Reproduce every record below exactly as written, but leave out any pictures.

→ **Extracted entries**:
⟨
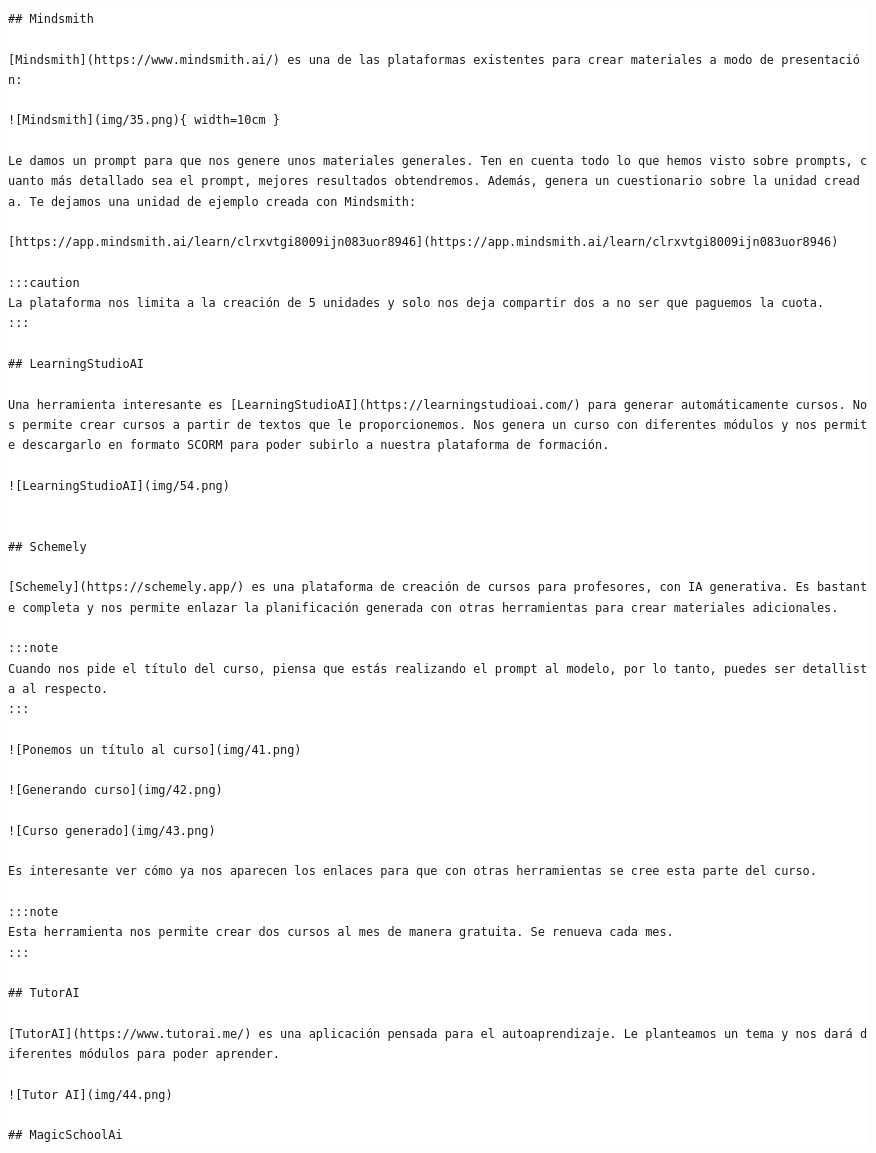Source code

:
 ```
## Mindsmith

[Mindsmith](https://www.mindsmith.ai/) es una de las plataformas existentes para crear materiales a modo de presentación:

![Mindsmith](img/35.png){ width=10cm }

Le damos un prompt para que nos genere unos materiales generales. Ten en cuenta todo lo que hemos visto sobre prompts, cuanto más detallado sea el prompt, mejores resultados obtendremos. Además, genera un cuestionario sobre la unidad creada. Te dejamos una unidad de ejemplo creada con Mindsmith:

[https://app.mindsmith.ai/learn/clrxvtgi8009ijn083uor8946](https://app.mindsmith.ai/learn/clrxvtgi8009ijn083uor8946)

:::caution
La plataforma nos limita a la creación de 5 unidades y solo nos deja compartir dos a no ser que paguemos la cuota.
:::

## LearningStudioAI

Una herramienta interesante es [LearningStudioAI](https://learningstudioai.com/) para generar automáticamente cursos. Nos permite crear cursos a partir de textos que le proporcionemos. Nos genera un curso con diferentes módulos y nos permite descargarlo en formato SCORM para poder subirlo a nuestra plataforma de formación.

![LearningStudioAI](img/54.png)


## Schemely

[Schemely](https://schemely.app/) es una plataforma de creación de cursos para profesores, con IA generativa. Es bastante completa y nos permite enlazar la planificación generada con otras herramientas para crear materiales adicionales.

:::note
Cuando nos pide el título del curso, piensa que estás realizando el prompt al modelo, por lo tanto, puedes ser detallista al respecto.
:::

![Ponemos un título al curso](img/41.png)

![Generando curso](img/42.png)

![Curso generado](img/43.png)

Es interesante ver cómo ya nos aparecen los enlaces para que con otras herramientas se cree esta parte del curso.

:::note
Esta herramienta nos permite crear dos cursos al mes de manera gratuita. Se renueva cada mes.
:::

## TutorAI

[TutorAI](https://www.tutorai.me/) es una aplicación pensada para el autoaprendizaje. Le planteamos un tema y nos dará diferentes módulos para poder aprender.

![Tutor AI](img/44.png)

## MagicSchoolAi

```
⟩
→ **Solved exercise**:
Source code

:
 ```
## Mindsmith

[Mindsmith](https://www.mindsmith.ai/) es una de las plataformas existentes para crear materiales a modo de presentación:

![Mindsmith](img/35.png){ width=10cm }

Le damos un prompt para que nos genere unos materiales generales. Ten en cuenta todo lo que hemos visto sobre prompts, cuanto más detallado sea el prompt, mejores resultados obtendremos. Además, genera un cuestionario sobre la unidad creada. Te dejamos una unidad de ejemplo creada con Mindsmith:

[https://app.mindsmith.ai/learn/clrxvtgi8009ijn083uor8946](https://app.mindsmith.ai/learn/clrxvtgi8009ijn083uor8946)

:::caution
La plataforma nos limita a la creación de 5 unidades y solo nos deja compartir dos a no ser que paguemos la cuota.
:::

## LearningStudioAI

Una herramienta interesante es [LearningStudioAI](https://learningstudioai.com/) para generar automáticamente cursos. Nos permite crear cursos a partir de textos que le proporcionemos. Nos genera un curso con diferentes módulos y nos permite descargarlo en formato SCORM para poder subirlo a nuestra plataforma de formación.

![LearningStudioAI](img/54.png)


## Schemely

[Schemely](https://schemely.app/) es una plataforma de creación de cursos para profesores, con IA generativa. Es bastante completa y nos permite enlazar la planificación generada con otras herramientas para crear materiales adicionales.

:::note
Cuando nos pide el título del curso, piensa que estás realizando el prompt al modelo, por lo tanto, puedes ser detallista al respecto.
:::

![Ponemos un título al curso](img/41.png)

![Generando curso](img/42.png)

![Curso generado](img/43.png)

Es interesante ver cómo ya nos aparecen los enlaces para que con otras herramientas se cree esta parte del curso.

:::note
Esta herramienta nos permite crear dos cursos al mes de manera gratuita. Se renueva cada mes.
:::

## TutorAI

[TutorAI](https://www.tutorai.me/) es una aplicación pensada para el autoaprendizaje. Le planteamos un tema y nos dará diferentes módulos para poder aprender.

![Tutor AI](img/44.png)

## MagicSchoolAi

```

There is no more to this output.